To keep the energy high, the hosts and Kane engage in interactive games like "Would You Rather," fostering a fun and engaging atmosphere.
Example Game - Traffic Scenario: Cameron poses a scenario about being stuck in traffic with either Peyton or himself.
"[73:14] Would you rather be stuck in four hours, bumper to bumper traffic with a broken radio with only Peyton or only Cam?"
– Cameron Kennedy
The playful competition continues with various other fun and sometimes absurd questions, showcasing their spontaneity and ease with each other.
Kane shares behind-the-scenes stories from his tours, the process of creating his music, and his experiences connecting with fans.
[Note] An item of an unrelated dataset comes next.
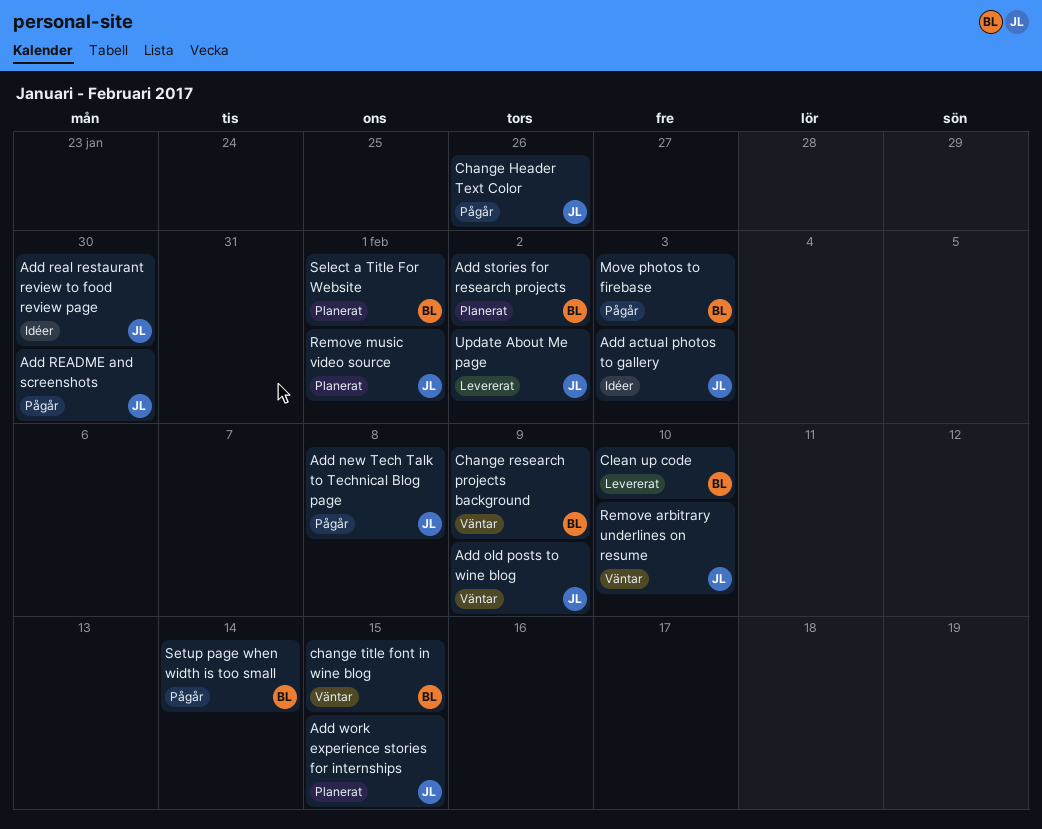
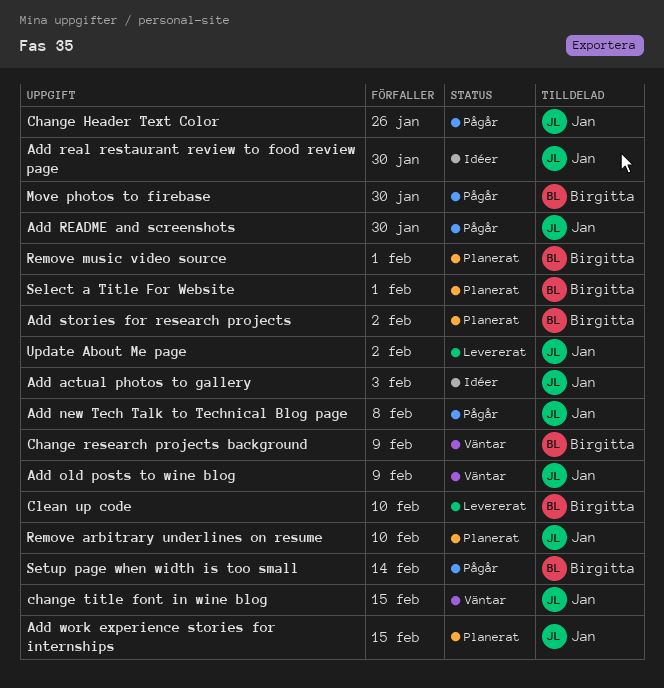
change title font in wine blog, owner: Birgitta -> Jan
Move photos to firebase, due: Feb 3 -> Jan 30
Remove arbitrary underlines on resume, status: Väntar -> Planerat
Remove music video source, owner: Jan -> Birgitta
"[45:06] When we went to the listening party, we were like, Jesus Christ. It was so good."
– Kane Brown
Peyton and Cameron's Experiences: The hosts discuss their own performances, the challenges of handling large audiences, and the mutual support they provide each other.
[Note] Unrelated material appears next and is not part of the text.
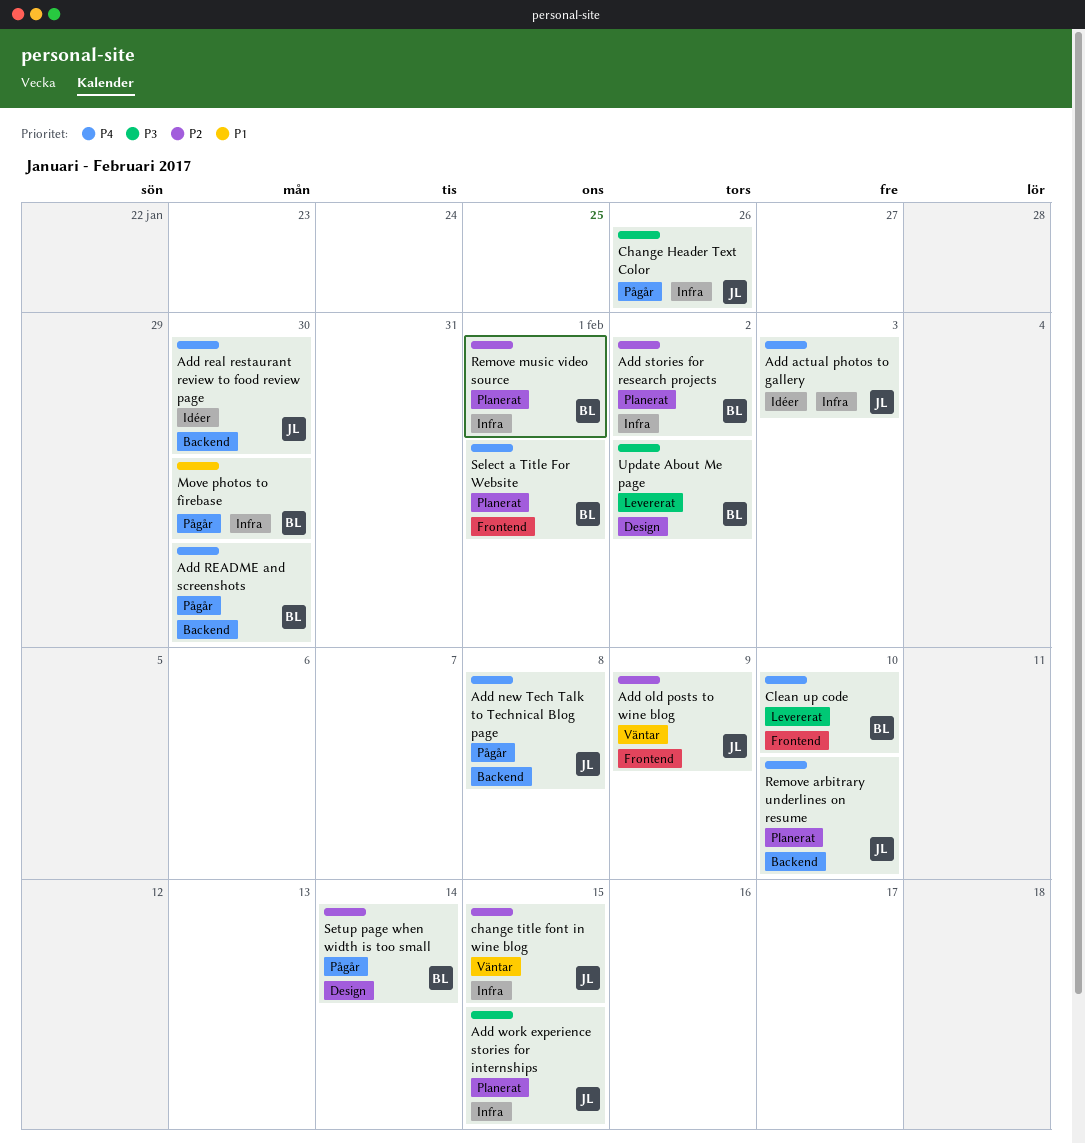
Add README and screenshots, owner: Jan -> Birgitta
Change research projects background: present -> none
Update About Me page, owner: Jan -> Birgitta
"[53:43] I can't imagine our shows are probably, like, 800 people at our shows, and I throw up so much before our shows. I'm pacing, my mouth's bleeding. I can't. I can't do it."
– Peyton Hardin
These narratives offer listeners an inside look into the lives of performers, blending personal struggles with professional achievements.
As the episode nears its end, the hosts and Kane continue their jovial interaction, sharing final jokes, reflections, and expressing mutual appreciation.
"[131:53] Love y'all."
– Kane Brown
Their genuine camaraderie leaves listeners with a warm feeling, reinforcing the podcast's theme of friendship and openness.
"We got to create relationships that love you back."
– Peyton Hardin [23:00]
"I'm telling you, that's the broken time. Broken time."
– Cannon Kennedy [16:23]
"She asks about you frequently."
– Cameron Kennedy [11:21]
"I saw you were like, okay, dope. And we talked for, like, five minutes. And I was like, this is, like, the most normal guy ever."
– Kane Brown [51:17]
This episode of the "You Should Know Podcast" masterfully balances humor, personal stories, and meaningful conversations, especially with the inclusion of Kane Brown. Peyton and Cameron's dynamic showcases their ability to engage listeners through relatable anecdotes and entertaining debates, all while celebrating friendship and personal growth. Whether sharing childhood mishaps or discussing the intricacies of music creation, the hosts deliver an enriching and enjoyable listening experience.